The plaintiffs next argued that the preliminary injunction order was the law of the case because the defendant did not appeal that order — he appealed the trial court’s refusal to vacate it. However, the Fourth said, the issue of the injunction itself was before the court when the issue of whether to vacate the order for an injunction was before it. Thus, it wrote, the defendant cannot be said to have waived the issue of whether the injunction was properly issued.

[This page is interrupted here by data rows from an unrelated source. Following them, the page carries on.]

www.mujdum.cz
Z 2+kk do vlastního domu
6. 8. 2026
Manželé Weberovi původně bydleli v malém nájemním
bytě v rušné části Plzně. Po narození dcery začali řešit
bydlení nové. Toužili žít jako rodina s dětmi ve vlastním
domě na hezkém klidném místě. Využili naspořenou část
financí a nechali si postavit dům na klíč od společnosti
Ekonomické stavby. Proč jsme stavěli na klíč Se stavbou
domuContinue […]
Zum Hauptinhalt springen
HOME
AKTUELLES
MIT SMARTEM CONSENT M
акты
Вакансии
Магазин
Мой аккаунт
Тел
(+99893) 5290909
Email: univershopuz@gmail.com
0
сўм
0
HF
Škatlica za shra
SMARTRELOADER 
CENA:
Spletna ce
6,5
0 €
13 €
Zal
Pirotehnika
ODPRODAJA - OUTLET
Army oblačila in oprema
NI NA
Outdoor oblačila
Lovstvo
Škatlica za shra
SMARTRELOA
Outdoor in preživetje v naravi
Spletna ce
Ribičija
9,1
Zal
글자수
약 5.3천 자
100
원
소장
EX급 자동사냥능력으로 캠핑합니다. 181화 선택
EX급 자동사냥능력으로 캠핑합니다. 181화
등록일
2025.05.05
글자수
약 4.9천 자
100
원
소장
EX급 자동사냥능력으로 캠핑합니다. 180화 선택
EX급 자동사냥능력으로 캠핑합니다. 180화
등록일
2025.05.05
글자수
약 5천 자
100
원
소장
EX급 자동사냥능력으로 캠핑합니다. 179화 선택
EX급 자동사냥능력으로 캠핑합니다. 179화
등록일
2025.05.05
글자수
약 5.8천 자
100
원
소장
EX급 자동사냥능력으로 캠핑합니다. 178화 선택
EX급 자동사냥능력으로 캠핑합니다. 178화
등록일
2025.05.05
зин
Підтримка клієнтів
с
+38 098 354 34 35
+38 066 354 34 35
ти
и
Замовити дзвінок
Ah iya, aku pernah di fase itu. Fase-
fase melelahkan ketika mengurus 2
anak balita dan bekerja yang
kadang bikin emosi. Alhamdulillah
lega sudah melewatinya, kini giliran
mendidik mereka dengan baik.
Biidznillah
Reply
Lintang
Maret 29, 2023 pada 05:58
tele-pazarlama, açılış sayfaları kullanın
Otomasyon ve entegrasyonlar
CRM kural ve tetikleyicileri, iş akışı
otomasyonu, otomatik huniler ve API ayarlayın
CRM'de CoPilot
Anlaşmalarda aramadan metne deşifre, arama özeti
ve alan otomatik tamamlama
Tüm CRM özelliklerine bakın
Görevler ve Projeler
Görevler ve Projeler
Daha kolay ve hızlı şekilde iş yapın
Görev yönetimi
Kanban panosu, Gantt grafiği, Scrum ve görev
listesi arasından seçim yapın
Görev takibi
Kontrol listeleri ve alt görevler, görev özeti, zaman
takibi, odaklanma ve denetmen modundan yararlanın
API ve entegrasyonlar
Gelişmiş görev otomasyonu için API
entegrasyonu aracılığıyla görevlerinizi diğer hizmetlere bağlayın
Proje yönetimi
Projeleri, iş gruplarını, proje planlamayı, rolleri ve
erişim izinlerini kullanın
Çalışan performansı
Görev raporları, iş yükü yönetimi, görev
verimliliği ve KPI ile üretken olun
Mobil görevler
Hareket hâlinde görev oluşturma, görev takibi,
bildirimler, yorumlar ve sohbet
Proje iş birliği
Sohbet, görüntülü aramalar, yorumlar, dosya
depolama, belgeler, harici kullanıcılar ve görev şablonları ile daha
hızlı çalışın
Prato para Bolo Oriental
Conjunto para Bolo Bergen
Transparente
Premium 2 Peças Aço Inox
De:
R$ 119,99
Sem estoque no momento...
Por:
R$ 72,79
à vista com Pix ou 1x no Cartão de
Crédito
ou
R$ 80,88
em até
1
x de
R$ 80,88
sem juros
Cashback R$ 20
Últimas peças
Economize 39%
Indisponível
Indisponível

Finally, the plaintiffs said damages should not be awarded because it is a nonprofit “seeking to vindicate public rights.” It supported that argument by citing Save the Prairie Society v. Greene Development Group, Inc., 338 Ill. App. 3d 800, 801, 789 N.E.2d 389, 390 (2003), in which the First District Court of Appeal found that the trial court should not have imposed a $200,000 bond on a nonprofit seeking to serve the public interest. It is true that the Code of Civil Procedure gives trial courts discretion not to impose bond if it would be a hardship, the Fourth said, but no rule of law says this must be done in every case. The plaintiff did not object to the bond as a hardship at the time, it noted. And the state Supreme Court noted in Buzz Barton & Associates, Inc. v. Giannone, 108 Ill. 2d 373, 384, 483 N.E.2d 1271, 1276 (1985) that it would be “inequitable and would invite spurious litigation” to allow parties to interfere with legal activities without being held liable for wrongful interference.
That is the situation in this case, the Fourth said. It reversed and remanded the trial court, saying the defendant is entitled to damages and the trial court must allow him an opportunity to prove any damages.